[What you will do]
Please return all lines from the records below that include the string "running".

▼▼▼

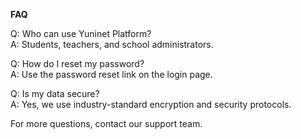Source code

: ﻿**FAQ**

Q: Who can use Yuninet Platform?  
A: Students, teachers, and school administrators.

Q: How do I reset my password?  
A: Use the password reset link on the login page.

Q: Is my data secure?  
A: Yes, we use industry-standard encryption and security protocols.

For more questions, contact our support team.
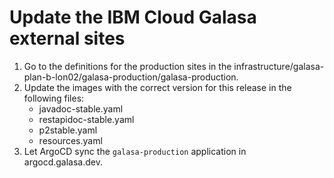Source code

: # Update the IBM Cloud Galasa external sites

1. Go to the definitions for the production sites in the infrastructure/galasa-plan-b-lon02/galasa-production/galasa-production.
1. Update the images with the correct version for this release in the following files:
   - javadoc-stable.yaml
   - restapidoc-stable.yaml
   - p2stable.yaml
   - resources.yaml
2. Let ArgoCD sync the `galasa-production` application in argocd.galasa.dev.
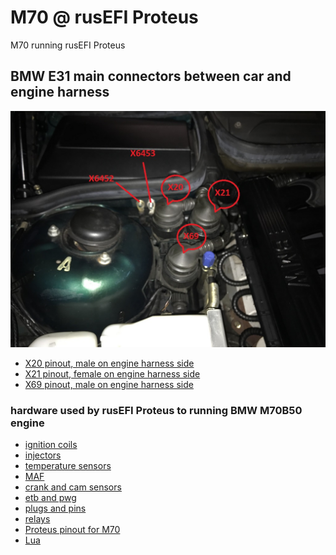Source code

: # M70 @ rusEFI Proteus
M70 running rusEFI Proteus

## BMW E31 main connectors between car and engine harness ##

<img src="hardware/pictures/e31_main_connectors.jpg" title="BMW E31 main connectors">

- [X20 pinout, male on engine harness side](hardware/x20.md)
- [X21 pinout, female on engine harness side](hardware/x21.md)
- [X69 pinout, male on engine harness side](hardware/x69.md)

### hardware used by rusEFI Proteus to running BMW M70B50 engine ###

- [ignition coils](hardware/ignition_coils.md)
- [injectors](hardware/injectors.md)
- [temperature sensors](hardware/temp_sensors.md)
- [MAF](hardware/maf.md)
- [crank and cam sensors](hardware/crank_cam_sensors.md)
- [etb and pwg](hardware/etb_pwg.md)
- [plugs and pins](hardware/plugs_pins.md)
- [relays](hardware/relays.md)
- [Proteus pinout for M70](hardware/Proteus_pinout.md)
- [Lua](hardware/lua.md)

▲▲▲

[Exercise answer]
M70 running rusEFI Proteus
### hardware used by rusEFI Proteus to running BMW M70B50 engine ###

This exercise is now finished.